By Stefan J. Bos
With Christmas and other celebrations approaching, much of Europe still faces lockdowns and other measures amid the raging coronavirus pandemic.
In Sweden, people have been told to prepare for possible travel restrictions during the holiday period.
And Irish Prime Minister Leo Varadkar made clear that people in his Catholic nation might have to celebrate Christmas without loved ones living abroad. "I think in terms of people booking flights to come home for Christmas, I'd advise them not to do that at the moment," he told legislators.
"I know that's difficult . . . tough, but Christmas is six weeks away, and it's too soon to be booking flights to come home," he added. "We're not in a position at this point to advise people that it's safe to come home for Christmas."
ENGLAND DISEASE RECALLED
Varadkar cited the 1967 outbreak of Foot and Mouth disease in England, where Irish people were asked not to come home. "They didn't come into Ireland, and I'm not saying it's the same, but certainly, we're not in the position at this point to advise people that it's safe to come home for Christmas."
He added: "I know that's a tough message to hear, but that's the case for the short term. International travel is a risk. I think we need to be upfront and honest about that."
French authorities also said it was too soon to tell if people could make travel arrangements. France is among several nations with tough lockdowns.
In Italy, for instance, much of the country is in lockdown, and there are calls for stricter measures after authorities reported 636 coronavirus deaths on Thursday.
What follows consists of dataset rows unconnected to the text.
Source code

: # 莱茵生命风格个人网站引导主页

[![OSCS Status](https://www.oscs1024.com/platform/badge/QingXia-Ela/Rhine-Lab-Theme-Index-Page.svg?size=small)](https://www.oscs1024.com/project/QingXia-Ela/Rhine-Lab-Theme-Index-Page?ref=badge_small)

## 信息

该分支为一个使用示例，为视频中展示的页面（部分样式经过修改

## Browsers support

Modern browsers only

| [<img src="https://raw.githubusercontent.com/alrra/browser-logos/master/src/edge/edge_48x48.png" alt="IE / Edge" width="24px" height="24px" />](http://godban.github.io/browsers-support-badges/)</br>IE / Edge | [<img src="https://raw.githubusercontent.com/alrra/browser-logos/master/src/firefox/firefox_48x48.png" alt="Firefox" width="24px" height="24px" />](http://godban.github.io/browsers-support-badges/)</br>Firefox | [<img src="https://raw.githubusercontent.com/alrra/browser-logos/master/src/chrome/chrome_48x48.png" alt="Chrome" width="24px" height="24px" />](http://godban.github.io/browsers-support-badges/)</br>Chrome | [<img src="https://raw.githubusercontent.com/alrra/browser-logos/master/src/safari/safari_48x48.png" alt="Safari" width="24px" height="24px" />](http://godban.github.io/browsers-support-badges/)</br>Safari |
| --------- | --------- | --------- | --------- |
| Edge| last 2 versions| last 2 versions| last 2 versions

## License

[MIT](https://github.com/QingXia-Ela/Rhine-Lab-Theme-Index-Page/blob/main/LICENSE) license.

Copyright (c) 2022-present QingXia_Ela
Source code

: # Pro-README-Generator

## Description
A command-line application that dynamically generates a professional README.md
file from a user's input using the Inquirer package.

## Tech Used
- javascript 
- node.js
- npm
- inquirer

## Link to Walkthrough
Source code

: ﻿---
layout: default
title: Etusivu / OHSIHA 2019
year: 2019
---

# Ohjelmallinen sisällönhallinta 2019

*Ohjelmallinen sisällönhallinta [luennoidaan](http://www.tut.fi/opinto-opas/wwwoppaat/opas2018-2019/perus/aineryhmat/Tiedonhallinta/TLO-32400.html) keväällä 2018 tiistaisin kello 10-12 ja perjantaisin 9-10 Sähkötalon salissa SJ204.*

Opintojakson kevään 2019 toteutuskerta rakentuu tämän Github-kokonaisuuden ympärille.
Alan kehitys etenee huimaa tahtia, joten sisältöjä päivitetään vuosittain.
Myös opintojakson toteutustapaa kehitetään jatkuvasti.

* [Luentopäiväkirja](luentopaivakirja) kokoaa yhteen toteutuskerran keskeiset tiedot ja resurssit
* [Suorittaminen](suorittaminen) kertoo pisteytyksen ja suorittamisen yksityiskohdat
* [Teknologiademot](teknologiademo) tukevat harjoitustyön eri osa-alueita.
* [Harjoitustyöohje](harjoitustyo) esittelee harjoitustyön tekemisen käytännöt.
Among others is Portugal, which has significantly expanded the number of places subject to a night curfew. From Monday, three-quarters of the country will be under the government's toughest restrictions.
HUNGARY'S ARMY INVOLVED
It's even more challenging here in Hungary. Prime Minister Viktor Orbán has asked the army to help impose an 8 pm to 5 am curfew.
While Hungary closed its borders to most foreigners in early September, bars and restaurants remained open, and 16,000 people attended a Budapest soccer match in late October.
But other central or eastern European countries imposed restrictions like those now in effect in Hungary weeks earlier. And this month, neighboring Slovakia administered 3 million tests in a single weekend, while Hungary's daily number of tests hovered around 18,000.
Prime Minister Orbán, who faces an election in 2022, says he hopes restrictions such as on family gatherings, which are limited to ten people, can be lifted by Christmas.
But he warns that the effects of the coronavirus measures introduced on Wednesday will only be visible in two weeks.